Qualche sera fa stavo distrattamente seguendo il TG3 Regione e chiaramente, vivendo a Modena, seguivo l'edizione del Veneto, perché l'edizione dell'Emilia Romagna non c'è verso di riceverla.
D'altra parte i friulani saranno senz'altro informatissimi su quanto avviene lungo la via Emilia, mi sembra logico.
Ad un certo punto compare un servizio sui cosiddetti ristoranti a chilometri zero, che sarebbero poi quei locali dove si servono (o si dovrebbero servire...) solo piatti preparati con prodotti locali e intervistano non ricordo chi, che ovviamente canta le lodi di questa geniale iniziativa, che era la norma per le trattorie e osterie fino a qualche decennio fa.

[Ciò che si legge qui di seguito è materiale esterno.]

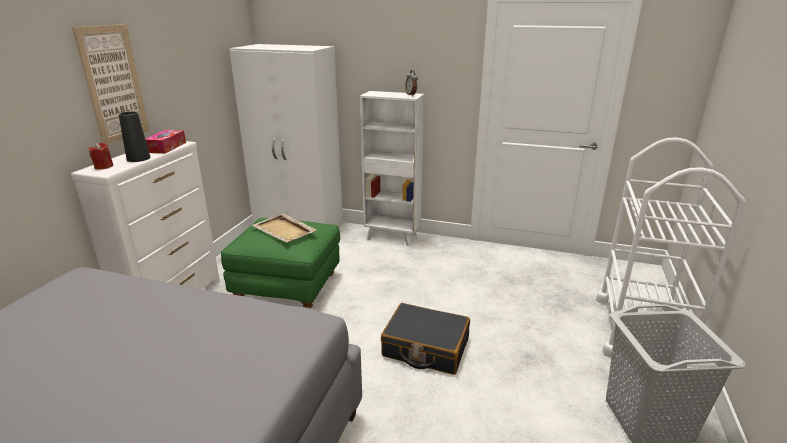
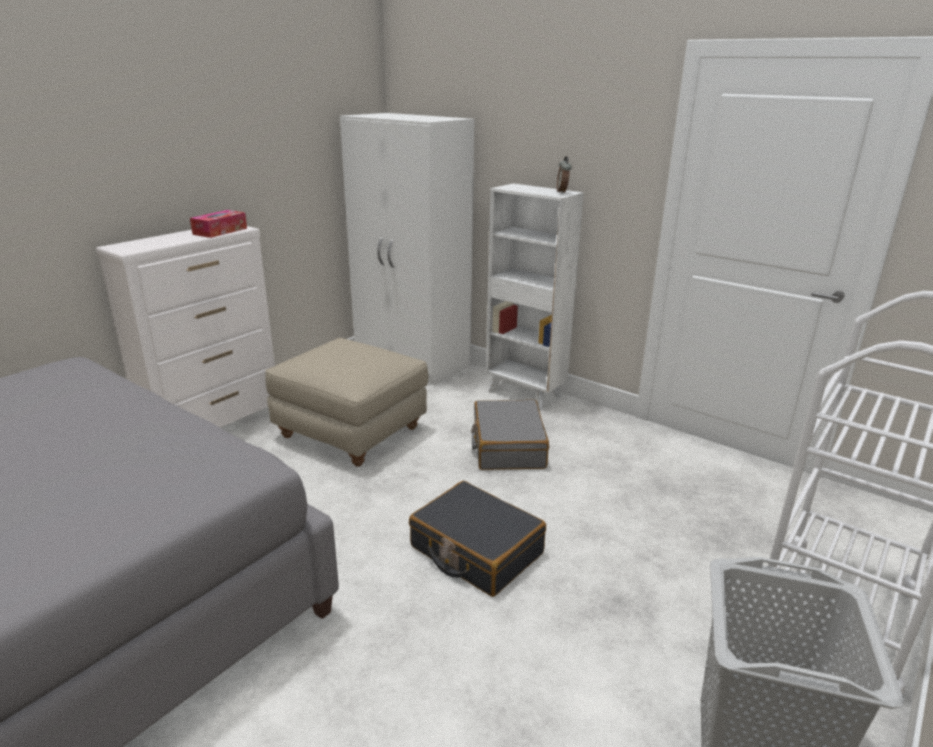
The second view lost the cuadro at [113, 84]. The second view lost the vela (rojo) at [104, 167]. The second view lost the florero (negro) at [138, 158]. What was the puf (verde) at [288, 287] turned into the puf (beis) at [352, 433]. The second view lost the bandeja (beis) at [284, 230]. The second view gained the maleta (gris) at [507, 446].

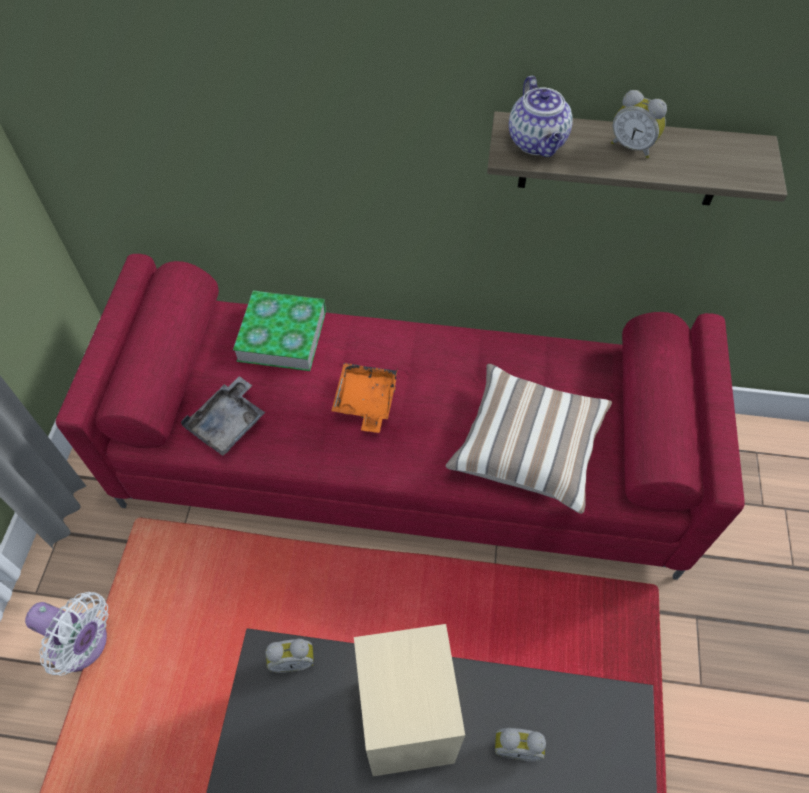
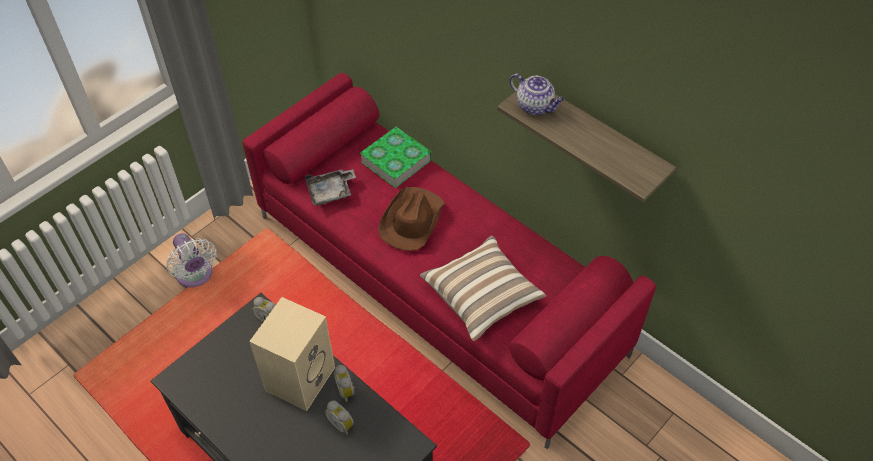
Where the bandeja (naranja) stood at [365, 401], the sombrero (marrón) came to stand at [412, 221]. The tetera at [538, 143] ended up facing another way, 75 degrees counterclockwise from before. The despertador ended up elsewhere, having gone from [632, 147] to [347, 390].

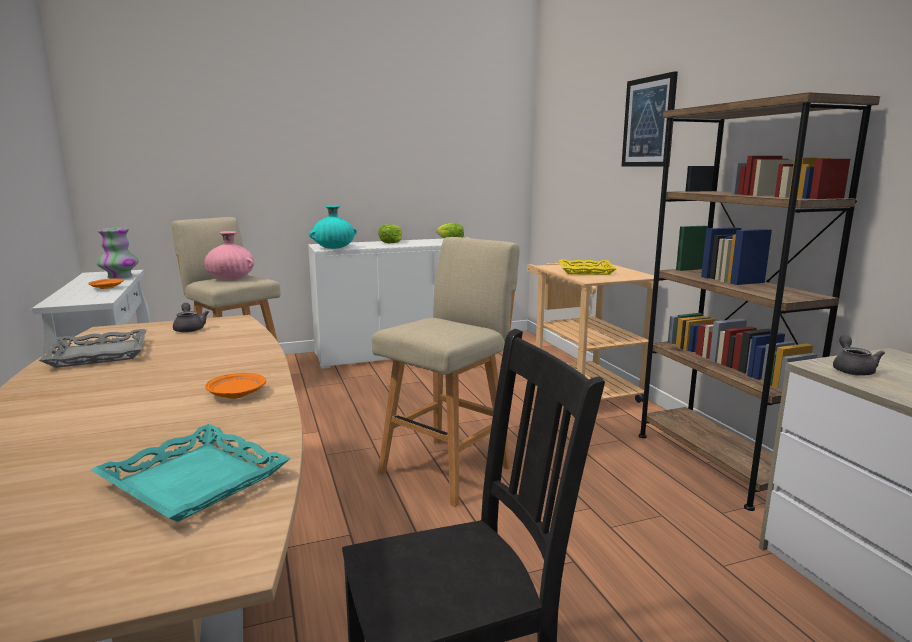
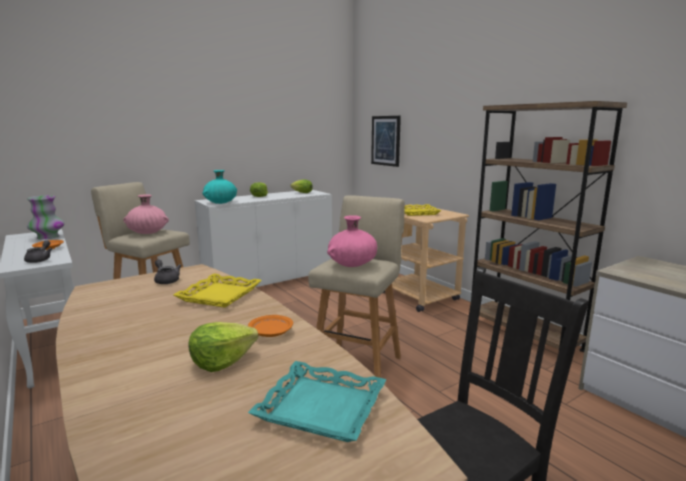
The second view lost the bandeja (gris) at [99, 354]. The cuadro ended up elsewhere, having gone from [649, 122] to [386, 140]. The tetera (gris) ended up elsewhere, having gone from [852, 369] to [40, 259]. The second view gained the bandeja (amarillo) at [219, 295]. The second view gained the lechuga at [222, 361]. The second view gained the florero (rosa) at [352, 264].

Che poi, tanto per non essere pignoli, i famosi agriturismo non dovrebbero essere pure loro a chilometri zero?
Anzi, la distanza dal pollaio o la stalla dovrebbe misurasi in metri, al massimo, altro che chilometri.
Mah!
Ma la cosa esilarante è questa:
mentre inquadrano il tizio intervistato davanti al bancone del ristorante, dietro le spalle s'intravedono due file di prodotti disposti in bella mostra: pasta De Cecco (provincia di Chieti) e pomodori pelati in scatola Casar (provincia di Cagliari).
Insomma, devo avevo capito male, i chilometri zero forse sono la distanza che ci separa dal ridicolo...
PS: vignetta omaggio dell'impareggiabile Superciuk.
2 commenti:
sei un grande
Mesi dopo, facendo mente locale sul facciotto che decantava le meraviglie dei ristoranti a chilometri zero, capii che si trattava dell'ineffabile Zaia, che al tempo non era ancora stato miracolato.
Lo riconobbi dal riporto e dalla chiacchiera a ruota libera.